The present disclosure relates to the field of display technology, in particular to a light emitting substrate and a manufacturing method thereof, a light emitting device and a manufacturing method thereof.

BACKGROUND

An OLED light emitting structure is a self-luminous structure without a backlight, which can remarkably reduce power consumption compared with other light emitting structures.

In a conventional design for the OLED light emitting structure, generally, it is required to provide a first ITO structure (a structure made of indium tin oxide materials) as an anode in a light emitting region, and two second ITO structures are provided at both sides of the light emitting region, which are not coupled to the first ITO structure. The two second ITO structures are coupled to a cathode of the OLED in a peripheral region around the light emitting region, and are coupled to a peripheral flexible printed circuit board (FPC) via cathode wires provided at the peripheral region. At present, three array masks, which are used to manufacture the anode, an auxiliary anode and a pixel defining layer (PDL), respectively, are generally required for manufacturing the above OLED light emitting structure.

SUMMARY

The present disclosure provides a light emitting substrate and a manufacturing method thereof, a light emitting device and a manufacturing method thereof.

In an aspect, the present disclosure provides a manufacturing method of a light emitting substrate, comprising steps of: forming a first electrode layer on one surface of a base substrate by one patterning process; forming a metal layer on the base substrate on which the first electrode layer has been formed by one patterning process, wherein the metal layer comprises a first metal layer which is formed on a surface of the first electrode layer away from the base substrate and a second metal layer which is formed on the one surface of the base substrate and separated from the first electrode layer; forming a light emitting layer on a surface of the first metal layer away from the base substrate; and forming a second electrode layer on the base substrate on which the light emitting layer has been formed, the second electrode layer is formed on a surface of the light emitting layer away from the base substrate and on a surface of the second metal layer away from the base substrate.

In an embodiment of the present disclosure, the first electrode layer is formed on one surface of the base substrate by using an open mask; and the metal layer is formed on the base substrate on which the first electrode layer has been formed by using an array mask.

In an embodiment of the present disclosure, the first metal layer is formed as an auxiliary anode for the first electrode layer.

In an embodiment of the present disclosure, the step of forming a metal layer on the base substrate comprises a step of forming two second metal layers on the base substrate at opposite sides of the first electrode layer.

In an embodiment of the present disclosure, the second electrode layer is formed on the base substrate on which the light emitting layer has been formed by using an open mask.

In an embodiment of the present disclosure, the open masks used to form the first electrode layer and the second electrode layer are masks with regular patterns.

In an embodiment of the present disclosure, the open masks used to form the first electrode layer and the second electrode layer are masks with rectangle patterns.

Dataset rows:
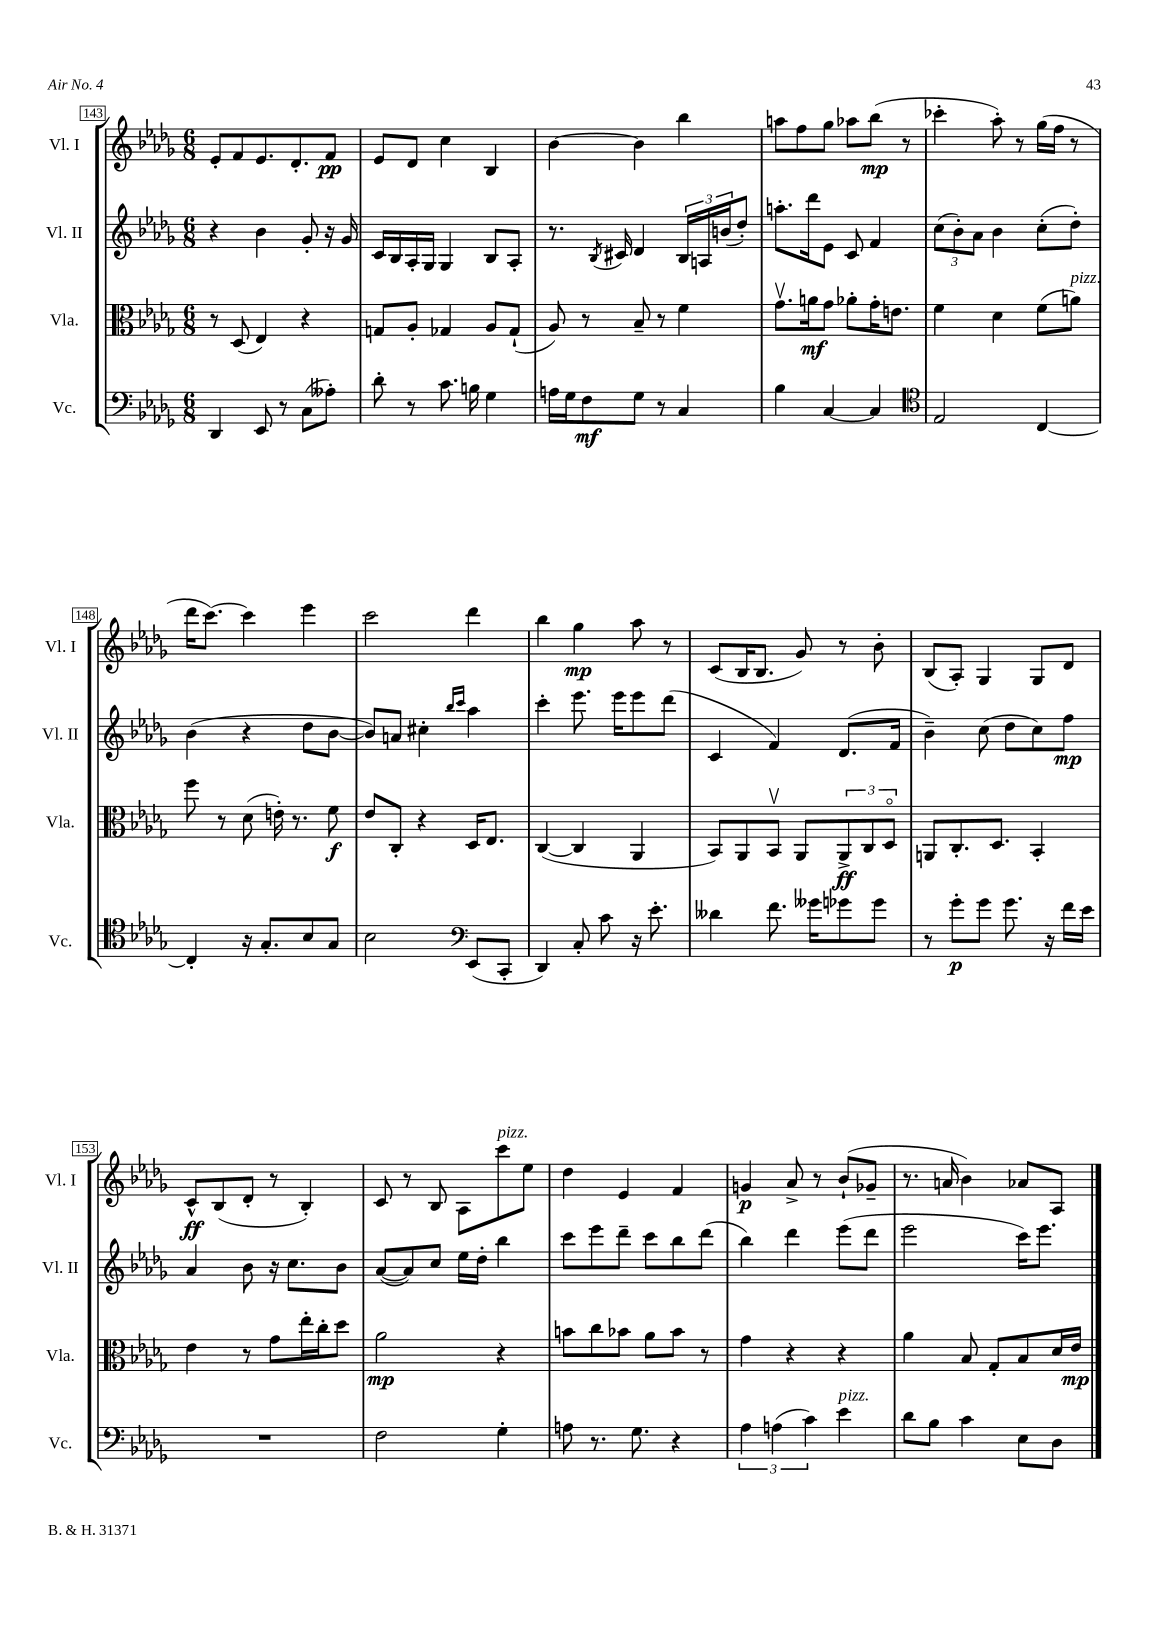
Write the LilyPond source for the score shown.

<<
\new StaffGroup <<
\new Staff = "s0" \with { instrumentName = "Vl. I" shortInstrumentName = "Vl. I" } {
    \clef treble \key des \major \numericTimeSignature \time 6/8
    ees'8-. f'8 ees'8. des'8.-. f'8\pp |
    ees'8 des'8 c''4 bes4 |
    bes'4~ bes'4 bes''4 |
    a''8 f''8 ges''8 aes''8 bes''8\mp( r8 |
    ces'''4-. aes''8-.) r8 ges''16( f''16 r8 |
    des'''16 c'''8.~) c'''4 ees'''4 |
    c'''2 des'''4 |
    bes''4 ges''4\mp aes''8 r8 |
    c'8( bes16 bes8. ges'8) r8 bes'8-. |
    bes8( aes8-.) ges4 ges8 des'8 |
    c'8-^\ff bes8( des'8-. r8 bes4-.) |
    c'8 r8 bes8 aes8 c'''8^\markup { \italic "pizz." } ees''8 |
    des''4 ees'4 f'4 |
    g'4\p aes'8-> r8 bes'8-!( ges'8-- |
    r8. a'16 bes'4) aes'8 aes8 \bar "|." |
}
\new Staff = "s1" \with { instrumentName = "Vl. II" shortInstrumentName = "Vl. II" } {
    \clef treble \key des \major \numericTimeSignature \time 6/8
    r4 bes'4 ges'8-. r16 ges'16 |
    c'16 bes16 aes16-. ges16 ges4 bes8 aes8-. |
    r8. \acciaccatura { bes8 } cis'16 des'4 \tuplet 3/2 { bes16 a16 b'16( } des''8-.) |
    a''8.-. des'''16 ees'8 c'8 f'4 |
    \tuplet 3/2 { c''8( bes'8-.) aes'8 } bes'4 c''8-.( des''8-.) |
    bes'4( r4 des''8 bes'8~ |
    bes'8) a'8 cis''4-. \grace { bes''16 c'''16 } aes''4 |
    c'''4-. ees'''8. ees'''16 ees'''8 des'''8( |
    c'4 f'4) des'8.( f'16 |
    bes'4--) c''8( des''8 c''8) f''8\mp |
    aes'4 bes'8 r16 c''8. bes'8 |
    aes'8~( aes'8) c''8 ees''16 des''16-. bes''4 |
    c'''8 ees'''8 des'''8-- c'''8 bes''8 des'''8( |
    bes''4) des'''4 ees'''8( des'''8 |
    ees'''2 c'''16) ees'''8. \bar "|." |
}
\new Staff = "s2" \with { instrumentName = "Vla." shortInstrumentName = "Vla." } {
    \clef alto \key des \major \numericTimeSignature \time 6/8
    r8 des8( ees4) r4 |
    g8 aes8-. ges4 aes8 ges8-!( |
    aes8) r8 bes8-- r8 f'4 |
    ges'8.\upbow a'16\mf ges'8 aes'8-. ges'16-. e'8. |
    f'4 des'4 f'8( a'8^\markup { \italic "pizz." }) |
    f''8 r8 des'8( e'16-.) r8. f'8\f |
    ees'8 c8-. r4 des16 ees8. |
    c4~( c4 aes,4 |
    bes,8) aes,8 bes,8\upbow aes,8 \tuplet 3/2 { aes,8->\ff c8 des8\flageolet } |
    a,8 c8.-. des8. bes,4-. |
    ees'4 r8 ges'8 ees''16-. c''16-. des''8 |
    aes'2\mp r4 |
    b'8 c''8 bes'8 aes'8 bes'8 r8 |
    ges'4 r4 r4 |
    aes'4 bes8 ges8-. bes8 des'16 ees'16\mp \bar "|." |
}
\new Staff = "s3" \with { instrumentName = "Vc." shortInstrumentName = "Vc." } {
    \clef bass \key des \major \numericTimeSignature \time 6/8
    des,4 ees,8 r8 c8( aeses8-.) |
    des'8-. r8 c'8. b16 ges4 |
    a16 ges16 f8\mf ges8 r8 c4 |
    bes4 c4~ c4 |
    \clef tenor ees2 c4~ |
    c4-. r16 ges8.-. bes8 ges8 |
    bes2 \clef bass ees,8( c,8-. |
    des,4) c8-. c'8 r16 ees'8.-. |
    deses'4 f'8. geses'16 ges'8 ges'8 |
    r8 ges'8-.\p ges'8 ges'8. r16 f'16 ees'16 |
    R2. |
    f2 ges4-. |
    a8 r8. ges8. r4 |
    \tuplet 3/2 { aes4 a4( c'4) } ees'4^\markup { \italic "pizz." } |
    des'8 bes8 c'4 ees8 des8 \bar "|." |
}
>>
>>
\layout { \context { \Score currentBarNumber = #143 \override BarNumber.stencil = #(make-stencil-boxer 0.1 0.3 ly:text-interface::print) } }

What to produce:
Reproduce the stretch of the OLED disclosure from "In an embodiment of the present disclosure, the first metal" through "with rectangle patterns." word for word. The listing isn't needed for anything here.

Reply:
In an embodiment of the present disclosure, the first metal layer is formed as an auxiliary anode for the first electrode layer.

In an embodiment of the present disclosure, the step of forming a metal layer on the base substrate comprises a step of forming two second metal layers on the base substrate at opposite sides of the first electrode layer.

In an embodiment of the present disclosure, the second electrode layer is formed on the base substrate on which the light emitting layer has been formed by using an open mask.

In an embodiment of the present disclosure, the open masks used to form the first electrode layer and the second electrode layer are masks with regular patterns.

In an embodiment of the present disclosure, the open masks used to form the first electrode layer and the second electrode layer are masks with rectangle patterns.